The application of the standard system for the calculation of proportional standard costs requires that, in the transition from the old to the new year, all inventories must be valued with the planned proportional unit cost for the new year. If, for example, an item becomes more expensive in the new year due to price increases in purchasing or due to higher proportional cost rates (e.g., higher wages), the inventories available at the end of the year are to be revalued with the new standard rates. This prevents “comparing apples to oranges” in the planned year.

This revaluation at year end is to be implemented without affecting net income. The assessment of net income for the current year is based on the standard rates for the current year, while the assessment for the following year is based on the new rate.

8 Value fixed assets at replacement value and use imputed depreciation:

It is advisable to value fixed assets at replacement value. This gives the responsible managers a more realistic feeling about the investment needed to produce and sell their products. Replacement value is estimated with the question: “How much would have to be paid today if the asset in question were bought and installed newly and what is the planned useful life of this new asset? From these specifications, one can calculate imputed depreciation for each asset and therefore also for each cost center.

Imputed depreciation is a fair guess of the cost of use of the currently invested assets and should be deducted whenpresenting the internal EBIT to management. The total of all replacement values minus the cumulated imputed depreciation roughly shows management the necessary net investment in fixed assets to run the business.
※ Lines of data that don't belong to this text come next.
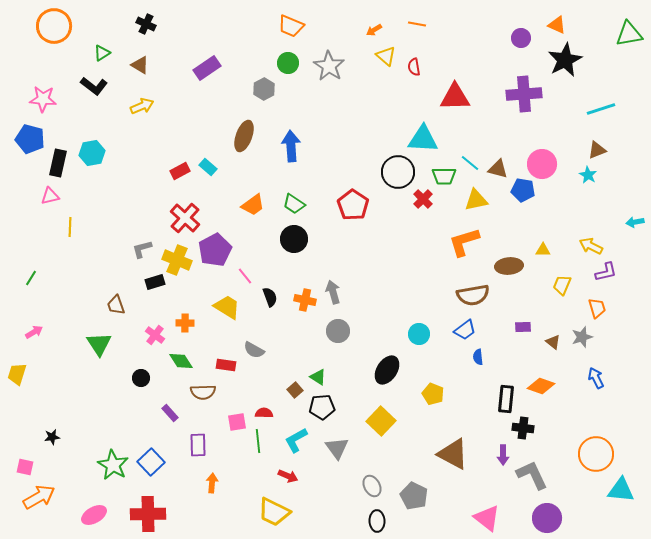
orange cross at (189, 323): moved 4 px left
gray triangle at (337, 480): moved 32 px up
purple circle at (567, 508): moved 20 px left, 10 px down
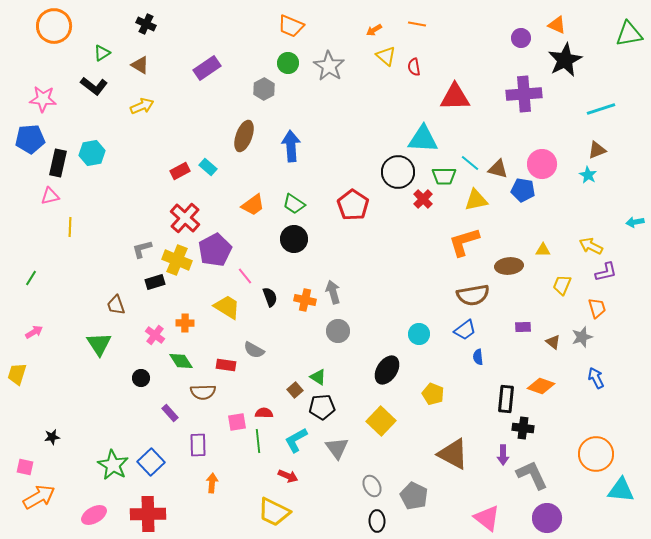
blue pentagon at (30, 139): rotated 20 degrees counterclockwise
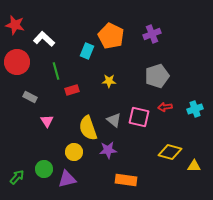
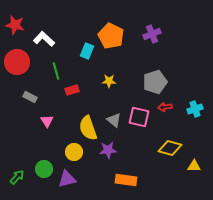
gray pentagon: moved 2 px left, 6 px down
yellow diamond: moved 4 px up
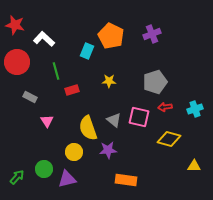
yellow diamond: moved 1 px left, 9 px up
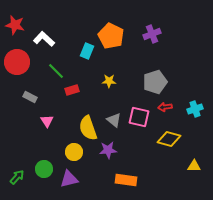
green line: rotated 30 degrees counterclockwise
purple triangle: moved 2 px right
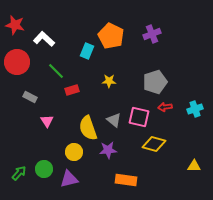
yellow diamond: moved 15 px left, 5 px down
green arrow: moved 2 px right, 4 px up
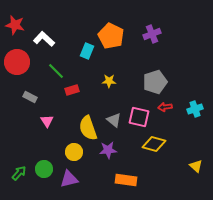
yellow triangle: moved 2 px right; rotated 40 degrees clockwise
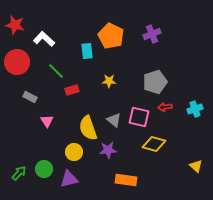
cyan rectangle: rotated 28 degrees counterclockwise
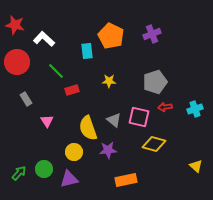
gray rectangle: moved 4 px left, 2 px down; rotated 32 degrees clockwise
orange rectangle: rotated 20 degrees counterclockwise
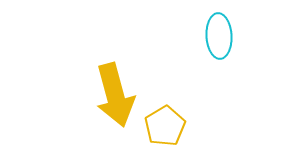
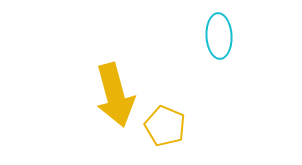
yellow pentagon: rotated 18 degrees counterclockwise
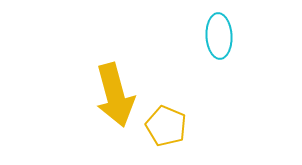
yellow pentagon: moved 1 px right
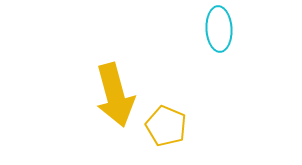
cyan ellipse: moved 7 px up
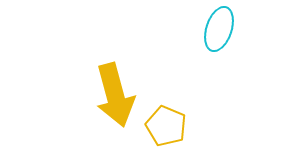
cyan ellipse: rotated 21 degrees clockwise
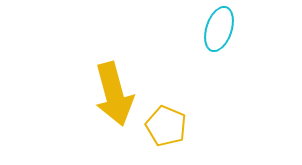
yellow arrow: moved 1 px left, 1 px up
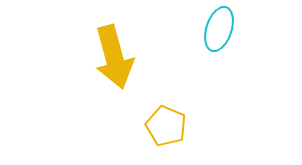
yellow arrow: moved 37 px up
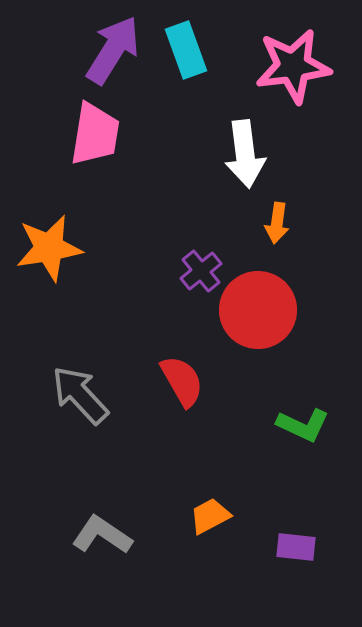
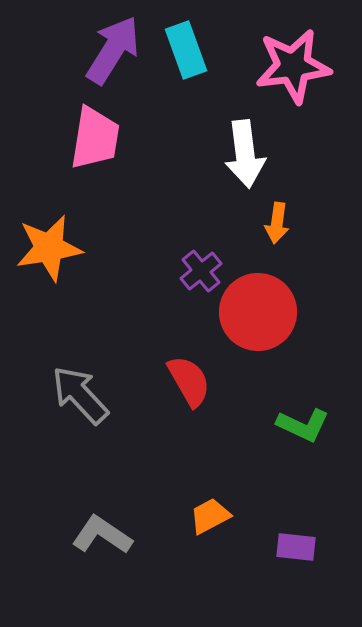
pink trapezoid: moved 4 px down
red circle: moved 2 px down
red semicircle: moved 7 px right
9 Do not allocate fixed costs:

Fixed cost should neither be passed on from one cost center to another nor allocated to manufactured or sold items. The amount of fixed costs is determined by the decisions of the respective cost center manager and his superiors. They are therefore responsible for these amounts.

Since there is no direct “cause-effect-relationship” between fixed cost and units produced and sold, any allocation of fixed cost to other cost centers and from there to product units is not appropriate.

The so-called “as realistic as possible causal relationship” does not actually exist. It can only be constructed with an arbitrary allocation basis. Because of this, neither full manufacturing costs nor cost-prices per unit should be calculated in accounting for management. Fixed costs are passed on as cost blocks in the step-by-step contribution margin accounting.

10 Include in reports only revenue and cost figures that can be directly influenced by a manager:

A manager should only be held responsible for what he can directly influence himself. All plans and reports about revenues and cost should be presented in a performance-related way so that the addressee recognizes the connection immediately. Items that cannot be influenced (e.g., allocations) are not to be shown. Input services from other areas should always be valued at proportional standard rates, as the influence is exerted through the service provider. Additionally, the receiver of the report should be able to derive the time-period in which he can change individual items from the report.

Insofar as external reporting requirements, local tax law, or the determination of transfer prices require the disclosure of full manufacturing costs, these calculations should be performed outside  the management accounting system. External financial statements should only be shown to those managers who bear (co-)responsibility for these so that the different valuation approaches do not create confusion within the company.

Overall, the decision- and responsibility-oriented design of the management accounting system should always be structured in a way that each manager can immediately recognize for his area which items he is directly responsible for and thus has to react to if actual results do not proceed according to plan and requires corrective measures.

While these 10 principles contradict in many ways those used in common accounting practice, they are essential for developing and implementing effective management control systems. Most ERP-systems can be rearranged to reflect this management orientation without requiring a change of software.